Overexpression of activated phospholipase C1 is a risk factor for distant metastases in T1-T2, N0 breast cancer patients undergoing adjuvant chemotherapy
International Journal of Cancer, 08/03/2012
Lattanzio R et al. – PLCgamma1 over-expression appears to be a reliable predictive surrogate marker of development of metastases.
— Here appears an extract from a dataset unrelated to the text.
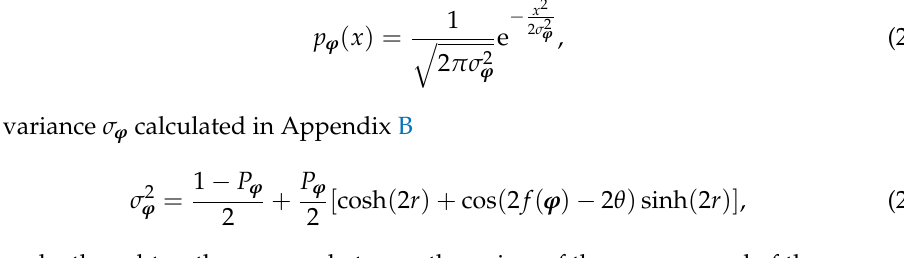
Figure 3. Diagram of the setup described in Section 4.1 [37]. A squeezed vacuum state is injected in the first input port of a network composed of a first auxiliary stage ˆ V in , a linear and passive network ˆ U ϕ which depends on multiple unknown parameters ϕ , and a second auxiliary stage auxiliary stages are linear and passive networks whose purpose is to manipulate how the information on ϕ and on the structure of the network is encoded into the probe, and to refocus it in the only output channel observed through homodyne detection. This setup reaches the Heisenberg limit in the estimation of the overall phase acquired by the probe, which is a function of the parameters ϕ that can be manipulated through the choice of ˆ V in and ˆ V out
Thus, targeting PLCgamma1 pathways might represent a potential therapeutic approach for the prevention of metastatic disease in breast cancer.
Methods- The aim of our study is to evaluate the association between the expression of PLCgamma1, and of PLCgamma1 phosphorylated at Tyr1253 (PLCgamma1-pY1253) and at Tyr783 (PLCgamma1-pY783) with the clinical outcome of patients with node negative, T1/T2 breast cancers.
- The study groups consisted of 292 (training set) and 122 (validation set) patients presenting with primary unilateral breast carcinoma (T1-2), with no evidence of nodal involvement and distant metastases.
- PLCgamma1, PLCgamma1-pY1253, and PLCgamma1-pY783 protein expression were assessed by immunohistochemistry on tissue microarrays, and the results correlated with the clinical data using Kaplan–Meier curves and multivariate Cox regression analysis.
- Tumor cells while expressing variable proportions of cytoplasmic PLCgamma1, express PLCgamma1-pY1253, and PLCgamma1-pY783 predominantly in the nucleus.
- High expression of PLCgamma1, and of its activated forms, is associated with a worse clinical outcome in terms of incidence of distant metastases, and not of local relapse in T1-T2, N0 breast cancer patients undergone adjuvant chemotherapy.